— Stated task —
Could you copy out, word for word, the lines of the material below, starting at the line that contains "pose: elev=79.8 azim=344.3" and ending at the line that contains "Dot at: (162, 190)", with both of those lines included and nothing else?

— Source records —
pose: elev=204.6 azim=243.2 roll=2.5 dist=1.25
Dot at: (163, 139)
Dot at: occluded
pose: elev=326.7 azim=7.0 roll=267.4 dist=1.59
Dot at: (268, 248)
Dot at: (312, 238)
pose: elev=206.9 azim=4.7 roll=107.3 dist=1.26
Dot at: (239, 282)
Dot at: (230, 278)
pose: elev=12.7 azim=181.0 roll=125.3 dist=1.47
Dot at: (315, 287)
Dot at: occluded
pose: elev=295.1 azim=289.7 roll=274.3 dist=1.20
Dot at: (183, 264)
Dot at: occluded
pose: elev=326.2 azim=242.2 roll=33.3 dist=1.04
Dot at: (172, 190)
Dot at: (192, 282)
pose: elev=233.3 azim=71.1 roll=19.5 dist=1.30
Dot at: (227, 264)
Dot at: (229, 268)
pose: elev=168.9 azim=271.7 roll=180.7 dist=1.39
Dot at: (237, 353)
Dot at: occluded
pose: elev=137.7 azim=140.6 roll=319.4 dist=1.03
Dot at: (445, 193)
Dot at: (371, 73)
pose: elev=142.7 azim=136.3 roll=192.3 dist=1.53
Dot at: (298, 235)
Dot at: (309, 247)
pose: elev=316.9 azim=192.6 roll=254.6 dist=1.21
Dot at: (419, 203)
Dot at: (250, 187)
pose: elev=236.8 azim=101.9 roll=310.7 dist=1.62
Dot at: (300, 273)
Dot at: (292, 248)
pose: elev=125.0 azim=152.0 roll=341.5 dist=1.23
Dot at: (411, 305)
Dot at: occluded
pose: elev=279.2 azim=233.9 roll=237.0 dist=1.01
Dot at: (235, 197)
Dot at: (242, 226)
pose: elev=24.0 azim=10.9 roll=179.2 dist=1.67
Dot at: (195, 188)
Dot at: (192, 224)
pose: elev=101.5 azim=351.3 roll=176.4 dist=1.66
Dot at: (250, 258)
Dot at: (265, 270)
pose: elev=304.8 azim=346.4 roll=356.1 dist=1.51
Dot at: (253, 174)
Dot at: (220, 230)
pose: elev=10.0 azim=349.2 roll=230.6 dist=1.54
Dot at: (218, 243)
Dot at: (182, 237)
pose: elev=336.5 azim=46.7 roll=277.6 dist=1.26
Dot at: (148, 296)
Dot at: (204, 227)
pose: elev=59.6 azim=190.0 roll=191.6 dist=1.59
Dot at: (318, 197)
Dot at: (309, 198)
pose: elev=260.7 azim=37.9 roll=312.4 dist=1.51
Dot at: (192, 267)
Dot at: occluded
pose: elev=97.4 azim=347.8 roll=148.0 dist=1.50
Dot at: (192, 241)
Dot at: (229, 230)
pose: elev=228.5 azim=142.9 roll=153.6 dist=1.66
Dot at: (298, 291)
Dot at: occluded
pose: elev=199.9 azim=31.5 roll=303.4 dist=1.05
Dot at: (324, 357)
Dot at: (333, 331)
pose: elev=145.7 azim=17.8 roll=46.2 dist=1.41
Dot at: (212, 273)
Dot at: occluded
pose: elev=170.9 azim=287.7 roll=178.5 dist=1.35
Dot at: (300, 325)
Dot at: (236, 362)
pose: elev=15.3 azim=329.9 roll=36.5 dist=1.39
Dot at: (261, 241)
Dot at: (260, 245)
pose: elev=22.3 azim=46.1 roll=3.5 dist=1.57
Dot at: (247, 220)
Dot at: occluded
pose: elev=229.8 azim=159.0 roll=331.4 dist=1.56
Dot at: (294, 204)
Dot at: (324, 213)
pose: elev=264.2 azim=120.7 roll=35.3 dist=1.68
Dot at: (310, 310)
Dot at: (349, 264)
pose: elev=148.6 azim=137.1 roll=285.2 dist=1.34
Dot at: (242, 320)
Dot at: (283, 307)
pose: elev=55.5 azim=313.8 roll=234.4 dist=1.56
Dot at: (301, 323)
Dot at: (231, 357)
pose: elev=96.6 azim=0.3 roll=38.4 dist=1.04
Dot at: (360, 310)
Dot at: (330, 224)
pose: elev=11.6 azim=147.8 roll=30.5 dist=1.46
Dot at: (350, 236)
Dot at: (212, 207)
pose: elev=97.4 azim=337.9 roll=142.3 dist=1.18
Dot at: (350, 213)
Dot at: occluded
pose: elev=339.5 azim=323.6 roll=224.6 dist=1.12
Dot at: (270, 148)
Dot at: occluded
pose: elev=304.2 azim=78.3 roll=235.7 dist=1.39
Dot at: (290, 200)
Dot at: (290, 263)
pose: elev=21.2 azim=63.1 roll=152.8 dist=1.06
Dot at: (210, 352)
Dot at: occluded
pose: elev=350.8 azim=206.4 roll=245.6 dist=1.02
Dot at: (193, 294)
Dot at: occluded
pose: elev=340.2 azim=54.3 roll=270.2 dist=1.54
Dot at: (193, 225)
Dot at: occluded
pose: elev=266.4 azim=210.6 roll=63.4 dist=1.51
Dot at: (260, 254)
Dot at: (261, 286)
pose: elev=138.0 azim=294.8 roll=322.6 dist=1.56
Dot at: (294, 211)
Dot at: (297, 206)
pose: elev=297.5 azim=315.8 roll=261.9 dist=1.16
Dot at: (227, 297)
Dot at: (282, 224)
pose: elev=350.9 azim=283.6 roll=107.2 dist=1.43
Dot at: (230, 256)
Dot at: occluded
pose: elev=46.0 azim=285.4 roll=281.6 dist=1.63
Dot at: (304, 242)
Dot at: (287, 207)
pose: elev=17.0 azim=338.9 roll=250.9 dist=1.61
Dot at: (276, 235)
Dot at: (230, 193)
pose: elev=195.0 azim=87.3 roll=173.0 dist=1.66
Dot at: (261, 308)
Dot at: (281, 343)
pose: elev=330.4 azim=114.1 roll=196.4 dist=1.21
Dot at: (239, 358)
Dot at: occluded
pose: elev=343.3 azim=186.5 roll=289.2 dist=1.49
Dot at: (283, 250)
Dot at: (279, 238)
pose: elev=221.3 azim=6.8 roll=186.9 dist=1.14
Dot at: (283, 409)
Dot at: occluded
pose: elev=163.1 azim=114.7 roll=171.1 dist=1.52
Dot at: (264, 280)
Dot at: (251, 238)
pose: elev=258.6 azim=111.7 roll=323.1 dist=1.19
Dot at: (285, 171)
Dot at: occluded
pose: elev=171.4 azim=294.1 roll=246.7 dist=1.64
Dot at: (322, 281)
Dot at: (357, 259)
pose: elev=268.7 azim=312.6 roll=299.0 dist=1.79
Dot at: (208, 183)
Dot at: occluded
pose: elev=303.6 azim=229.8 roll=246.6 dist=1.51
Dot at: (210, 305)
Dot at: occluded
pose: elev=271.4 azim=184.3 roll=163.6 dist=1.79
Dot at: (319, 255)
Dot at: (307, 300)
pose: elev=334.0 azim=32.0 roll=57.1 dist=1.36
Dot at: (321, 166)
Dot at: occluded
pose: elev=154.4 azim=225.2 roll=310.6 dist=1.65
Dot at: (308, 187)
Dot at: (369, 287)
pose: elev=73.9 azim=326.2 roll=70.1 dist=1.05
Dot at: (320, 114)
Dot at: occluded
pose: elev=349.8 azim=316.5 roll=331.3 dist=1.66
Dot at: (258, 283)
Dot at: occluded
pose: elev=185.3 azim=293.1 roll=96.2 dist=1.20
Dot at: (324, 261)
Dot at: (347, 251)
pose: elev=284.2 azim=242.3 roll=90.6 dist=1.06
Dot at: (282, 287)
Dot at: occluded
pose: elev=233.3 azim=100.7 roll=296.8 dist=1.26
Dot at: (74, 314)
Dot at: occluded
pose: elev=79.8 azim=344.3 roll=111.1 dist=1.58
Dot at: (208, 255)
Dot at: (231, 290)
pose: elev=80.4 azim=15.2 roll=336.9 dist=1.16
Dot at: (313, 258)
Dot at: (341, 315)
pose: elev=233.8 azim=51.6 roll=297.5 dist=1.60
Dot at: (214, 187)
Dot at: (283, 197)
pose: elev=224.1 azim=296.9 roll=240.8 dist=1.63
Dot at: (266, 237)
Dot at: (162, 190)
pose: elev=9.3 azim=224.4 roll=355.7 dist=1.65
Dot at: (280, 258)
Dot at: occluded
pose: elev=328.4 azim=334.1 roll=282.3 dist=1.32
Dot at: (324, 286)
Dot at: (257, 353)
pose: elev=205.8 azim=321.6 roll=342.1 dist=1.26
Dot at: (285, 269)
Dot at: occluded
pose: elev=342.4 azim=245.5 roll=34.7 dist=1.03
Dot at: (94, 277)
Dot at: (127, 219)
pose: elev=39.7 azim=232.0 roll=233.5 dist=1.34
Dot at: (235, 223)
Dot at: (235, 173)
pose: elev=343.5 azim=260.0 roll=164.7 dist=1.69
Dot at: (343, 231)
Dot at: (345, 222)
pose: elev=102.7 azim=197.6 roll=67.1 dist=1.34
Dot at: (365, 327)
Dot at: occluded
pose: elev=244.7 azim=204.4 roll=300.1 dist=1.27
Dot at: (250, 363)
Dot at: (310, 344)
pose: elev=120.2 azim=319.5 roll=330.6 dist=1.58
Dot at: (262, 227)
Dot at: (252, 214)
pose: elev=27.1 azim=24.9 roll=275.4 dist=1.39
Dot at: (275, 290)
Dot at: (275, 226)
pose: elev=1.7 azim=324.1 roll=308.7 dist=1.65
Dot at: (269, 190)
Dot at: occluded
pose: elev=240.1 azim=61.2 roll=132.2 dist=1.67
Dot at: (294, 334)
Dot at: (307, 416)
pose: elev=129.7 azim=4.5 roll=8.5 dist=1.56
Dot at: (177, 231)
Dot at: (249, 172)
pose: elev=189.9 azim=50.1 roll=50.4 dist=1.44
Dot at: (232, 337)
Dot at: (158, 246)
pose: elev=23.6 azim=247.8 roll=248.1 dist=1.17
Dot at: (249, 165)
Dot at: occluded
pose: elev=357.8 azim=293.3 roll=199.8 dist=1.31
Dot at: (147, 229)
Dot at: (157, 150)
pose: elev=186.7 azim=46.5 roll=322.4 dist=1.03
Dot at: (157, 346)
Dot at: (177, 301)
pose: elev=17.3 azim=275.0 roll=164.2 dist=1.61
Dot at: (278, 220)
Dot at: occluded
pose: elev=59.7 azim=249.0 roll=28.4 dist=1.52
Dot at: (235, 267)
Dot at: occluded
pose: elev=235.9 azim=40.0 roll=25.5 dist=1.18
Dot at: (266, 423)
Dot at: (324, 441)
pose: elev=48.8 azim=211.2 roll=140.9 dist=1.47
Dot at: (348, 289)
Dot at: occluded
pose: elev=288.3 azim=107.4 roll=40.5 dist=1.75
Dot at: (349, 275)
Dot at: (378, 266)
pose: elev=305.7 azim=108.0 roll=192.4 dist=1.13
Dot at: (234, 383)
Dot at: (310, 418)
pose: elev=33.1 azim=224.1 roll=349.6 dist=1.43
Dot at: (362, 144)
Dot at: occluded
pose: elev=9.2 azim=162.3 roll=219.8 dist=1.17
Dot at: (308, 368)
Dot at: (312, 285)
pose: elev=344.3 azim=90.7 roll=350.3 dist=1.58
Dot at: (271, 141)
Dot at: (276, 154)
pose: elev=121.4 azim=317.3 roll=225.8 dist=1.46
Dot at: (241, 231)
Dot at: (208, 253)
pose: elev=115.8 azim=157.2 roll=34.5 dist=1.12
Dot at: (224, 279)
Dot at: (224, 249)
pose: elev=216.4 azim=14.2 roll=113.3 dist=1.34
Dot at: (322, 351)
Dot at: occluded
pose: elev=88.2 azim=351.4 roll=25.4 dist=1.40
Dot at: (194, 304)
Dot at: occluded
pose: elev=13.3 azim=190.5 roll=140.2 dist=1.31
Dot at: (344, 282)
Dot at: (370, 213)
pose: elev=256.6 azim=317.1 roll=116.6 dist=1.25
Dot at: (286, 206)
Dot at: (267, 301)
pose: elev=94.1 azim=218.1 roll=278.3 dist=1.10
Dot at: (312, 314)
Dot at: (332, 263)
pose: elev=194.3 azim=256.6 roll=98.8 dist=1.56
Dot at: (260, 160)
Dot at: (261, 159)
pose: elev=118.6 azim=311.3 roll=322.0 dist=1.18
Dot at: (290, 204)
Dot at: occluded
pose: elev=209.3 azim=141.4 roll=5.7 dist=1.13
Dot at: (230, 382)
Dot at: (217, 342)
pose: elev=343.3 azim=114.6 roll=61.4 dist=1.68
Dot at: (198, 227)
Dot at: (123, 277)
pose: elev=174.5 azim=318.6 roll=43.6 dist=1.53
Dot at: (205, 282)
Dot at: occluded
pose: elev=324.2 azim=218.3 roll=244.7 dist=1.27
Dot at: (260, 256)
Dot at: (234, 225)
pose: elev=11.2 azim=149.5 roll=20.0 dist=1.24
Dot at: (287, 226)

— Finished answer —
pose: elev=79.8 azim=344.3 roll=111.1 dist=1.58
Dot at: (208, 255)
Dot at: (231, 290)
pose: elev=80.4 azim=15.2 roll=336.9 dist=1.16
Dot at: (313, 258)
Dot at: (341, 315)
pose: elev=233.8 azim=51.6 roll=297.5 dist=1.60
Dot at: (214, 187)
Dot at: (283, 197)
pose: elev=224.1 azim=296.9 roll=240.8 dist=1.63
Dot at: (266, 237)
Dot at: (162, 190)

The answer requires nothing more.